Öğretmeni ilgilendiren meslek kanunu hazırlanıyor fakat kanun hakkında Öğretmenlerin en ufak malûmatı yok. 


Öğretmenlerin temsilcileri olan sendikaları ve Öğretmenleri bilgilendirmek yerine memurlarnet genel yayın yönetmeni Edip Üzen bilgilendiriliyor. 


Öğretmenler bizzat bakandan duyması gereken bilgilere güç bela basından erişmeye çalışıyor. 


Kulis bilgilerine göre ise Öğretmenlerin isteklerini dikkate almak şöyle dursun tam tersi bir süreç yürütülüyor.


Koca meslek kanununda; zaten bir uzmanlık alanı olan Lisansüstü Eğitim ve Ücretli çalışma sürelerinin düşünmesine dair tek bir madde yok. 


Uzman Öğretmenlik başvuru süresi 5 yıl sözü verildi, ardından 7, sonrasında 8, şimdi de 10 yıl konuşuluyor. 


Daha önce olmayan cezalar geliyor. 


Öğretmenliğin en temel haklarından olan istediği okulda istediği süre çalışma hakkı elinden alınıyor. 

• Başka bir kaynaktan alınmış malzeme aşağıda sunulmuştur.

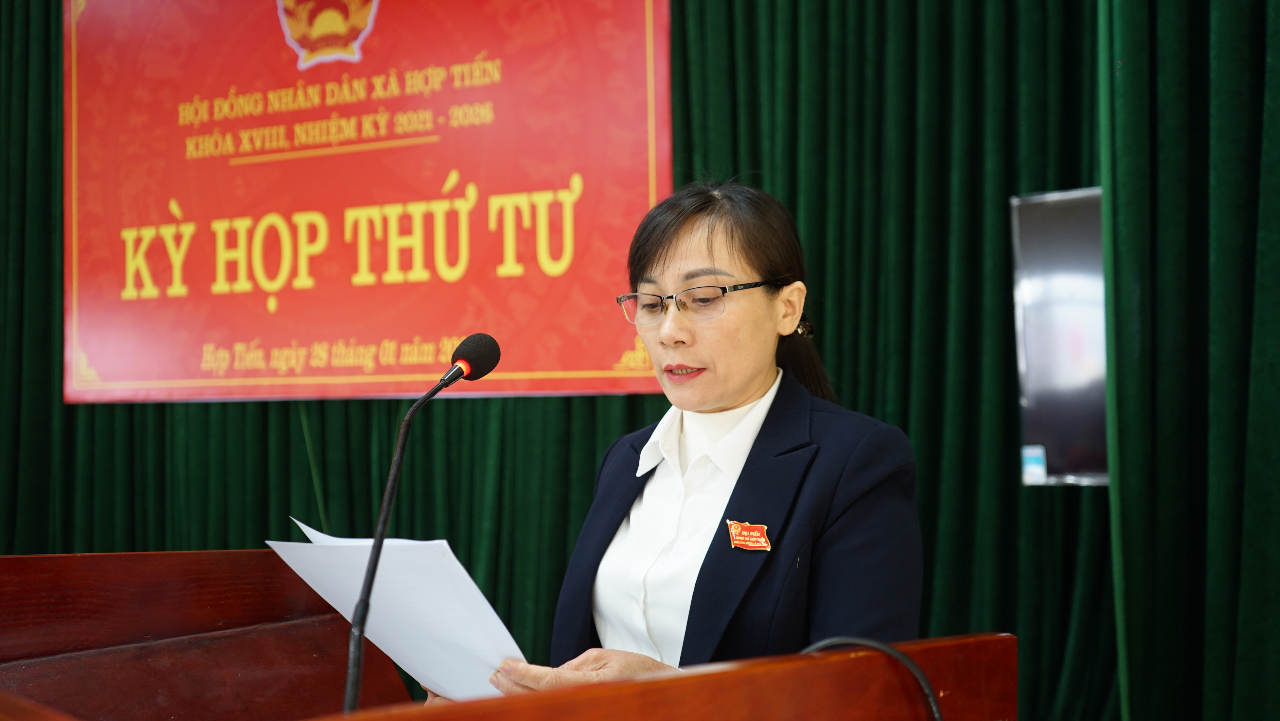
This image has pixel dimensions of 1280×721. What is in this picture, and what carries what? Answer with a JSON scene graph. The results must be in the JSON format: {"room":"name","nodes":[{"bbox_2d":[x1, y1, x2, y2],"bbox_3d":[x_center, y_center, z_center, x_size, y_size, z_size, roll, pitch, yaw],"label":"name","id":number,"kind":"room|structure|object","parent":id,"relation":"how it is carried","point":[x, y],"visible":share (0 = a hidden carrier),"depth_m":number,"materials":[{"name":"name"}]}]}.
{"room":"event hall","nodes":[
{"label":"event hall","id":0,"kind":"room"},
{"label":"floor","id":1,"kind":"structure","parent":0,"visible":0},
{"bbox_2d":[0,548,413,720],"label":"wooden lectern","id":2,"kind":"object","parent":1,"relation":"on","point":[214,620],"visible":0.94,"depth_m":2.07,"materials":[{"name":"brown wood"}]},
{"bbox_2d":[2,0,1275,720],"bbox_3d":[-0.574,-0.318,4.557,4.299,3.208,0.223,-1,-2,27],"label":"green curtain","id":3,"kind":"object","parent":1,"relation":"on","point":[450,522],"visible":0.67,"depth_m":4.07,"materials":[{"name":"green fabric"}]},
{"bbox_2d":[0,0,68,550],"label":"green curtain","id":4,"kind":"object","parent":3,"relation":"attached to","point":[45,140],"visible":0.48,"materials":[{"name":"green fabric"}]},
{"bbox_2d":[65,0,674,405],"bbox_3d":[-0.978,-0.691,4.753,2.463,1.672,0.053,-1,-2,27],"label":"banner","id":5,"kind":"object","parent":3,"relation":"attached to","point":[609,362],"visible":0.92,"depth_m":4.70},
{"bbox_2d":[1011,187,1108,485],"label":"television","id":6,"kind":"object","parent":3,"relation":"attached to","point":[1082,220],"visible":0.55,"depth_m":3.61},
{"bbox_2d":[1021,444,1047,484],"bbox_3d":[0.978,0.257,3.573,0.054,0.084,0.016,-1,-2,27],"label":"sticker","id":7,"kind":"object","parent":6,"relation":"attached to","point":[1033,470],"visible":0.97,"depth_m":3.57,"materials":[{"name":"blue"}]},
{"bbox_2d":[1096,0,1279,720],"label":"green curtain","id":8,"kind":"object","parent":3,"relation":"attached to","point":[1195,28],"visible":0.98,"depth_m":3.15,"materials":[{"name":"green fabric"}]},
{"bbox_2d":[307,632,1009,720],"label":"wooden podium","id":9,"kind":"object","parent":1,"relation":"on","point":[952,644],"visible":0.95,"depth_m":1.30,"materials":[{"name":"brown wood"}]},
{"bbox_2d":[340,330,498,710],"bbox_3d":[-0.275,0.244,1.723,0.094,0.523,0.274,-1,-2,27],"label":"microphone","id":10,"kind":"object","parent":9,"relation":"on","point":[357,678],"visible":0.98,"depth_m":1.73,"materials":[{"name":"black metal"}]},
{"bbox_2d":[800,636,945,720],"bbox_3d":[0.194,0.411,1.360,0.273,0.280,0.169,0,-2,-18],"label":"cable","id":11,"kind":"object","parent":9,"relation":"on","point":[936,710],"visible":0.84,"depth_m":1.38,"materials":[{"name":"black plastic"}]},
{"bbox_2d":[471,177,925,700],"bbox_3d":[0.134,0.456,2.342,0.727,1.490,0.822,-1,-2,27],"label":"woman","id":12,"kind":"object","parent":1,"relation":"on","point":[732,396],"visible":0.87,"depth_m":2.24},
{"bbox_2d":[270,518,527,703],"bbox_3d":[-0.303,0.353,1.958,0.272,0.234,0.375,1,-2,-41],"label":"paper","id":13,"kind":"object","parent":12,"relation":"in","point":[473,586],"visible":0.58,"depth_m":1.91,"materials":[{"name":"white paper"}]}
]}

Görüldüğü üzere; şiddete artırımlı cezalar hariç Öğretmenler lehine tek bir olumlu haber konuşulmuyor. 


Verilen hiçbir sözün yerine getirilmediği gibi aksine bazı haklar da elden alınıyor.  

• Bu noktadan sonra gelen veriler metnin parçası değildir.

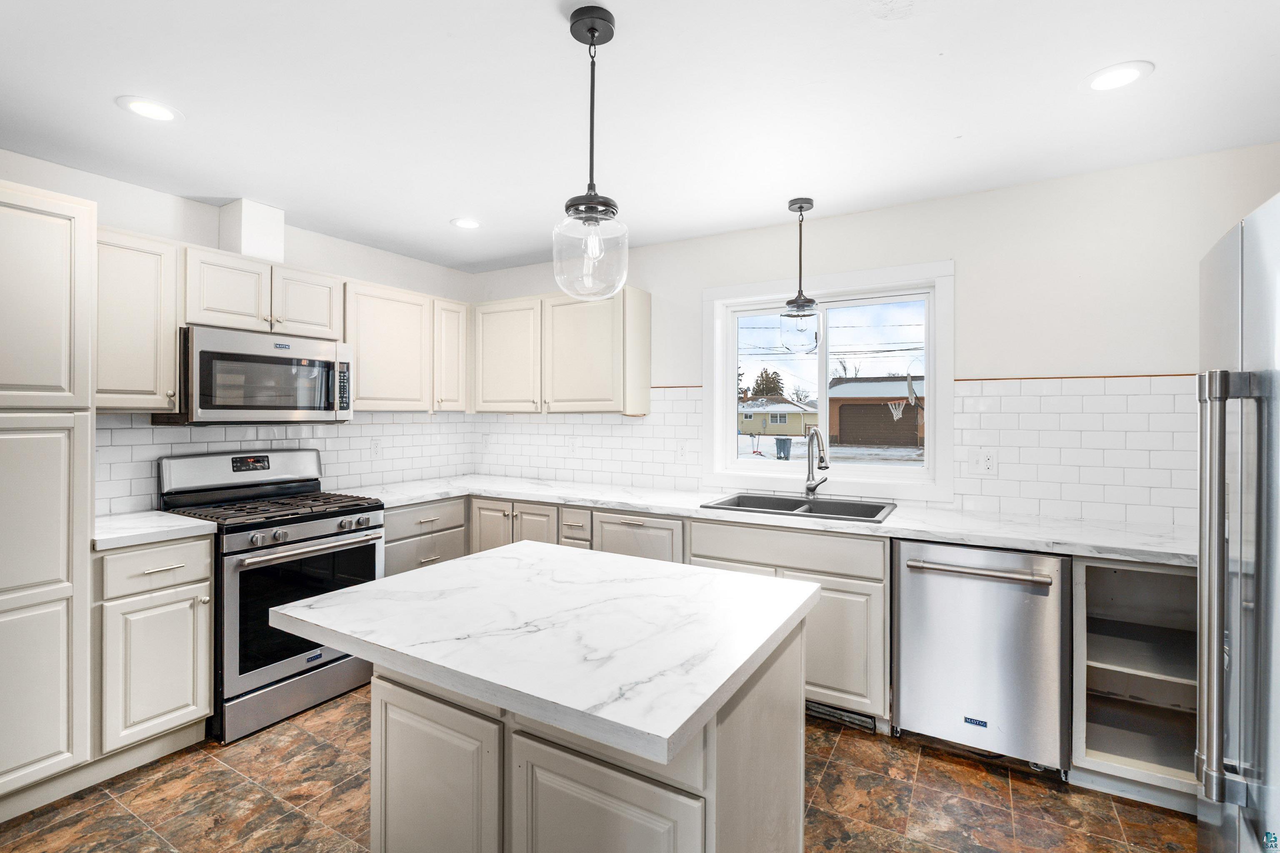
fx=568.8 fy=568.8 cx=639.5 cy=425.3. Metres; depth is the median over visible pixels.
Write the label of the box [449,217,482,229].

Öğretmenlerin hassasiyetleri/fikirleri niçin dikkate alınmıyor. 


Öğretmenler Odası toplantılarında; fikirler mi beyan edilmiyor yoksa beyan edilen fikirler mi önemsenmiyor? 

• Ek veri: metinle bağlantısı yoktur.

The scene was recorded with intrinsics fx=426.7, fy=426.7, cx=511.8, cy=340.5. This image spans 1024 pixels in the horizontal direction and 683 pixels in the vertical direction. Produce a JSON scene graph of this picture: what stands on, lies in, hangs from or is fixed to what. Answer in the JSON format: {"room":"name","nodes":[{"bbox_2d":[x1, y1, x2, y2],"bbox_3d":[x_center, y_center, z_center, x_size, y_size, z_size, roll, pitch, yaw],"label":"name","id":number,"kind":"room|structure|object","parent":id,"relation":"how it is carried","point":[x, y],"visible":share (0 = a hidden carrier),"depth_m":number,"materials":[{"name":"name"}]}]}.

Anlaşılan kanun istişare edilmeden oldu bittiye getirilerek meclise getirilecek. 


Dileriz böyle bir hataya düşülmez. 


Öğretmen’in taleplerini önemsemeyen ÖMK “İtibarını” daha da zedeler. 


Kaldıysa tabi…


Bakanlık bu tartışmalara mahal vermeden, Öğretmenlerle istişare ederek taslağı meclise sunmalıdır. 


Öğretmenler kendileri hakkında hazırlanan kanunda “söz sahibi” olamayacaklarsa nerede olacaklar?


İtibarı Milli Eğitim Bakanlığı vermeyecekse kim verecek? 


Öğretmenlerin mutlu olmadığı hiçbir süreçten mutlu bir tablo çıkmayacaktır.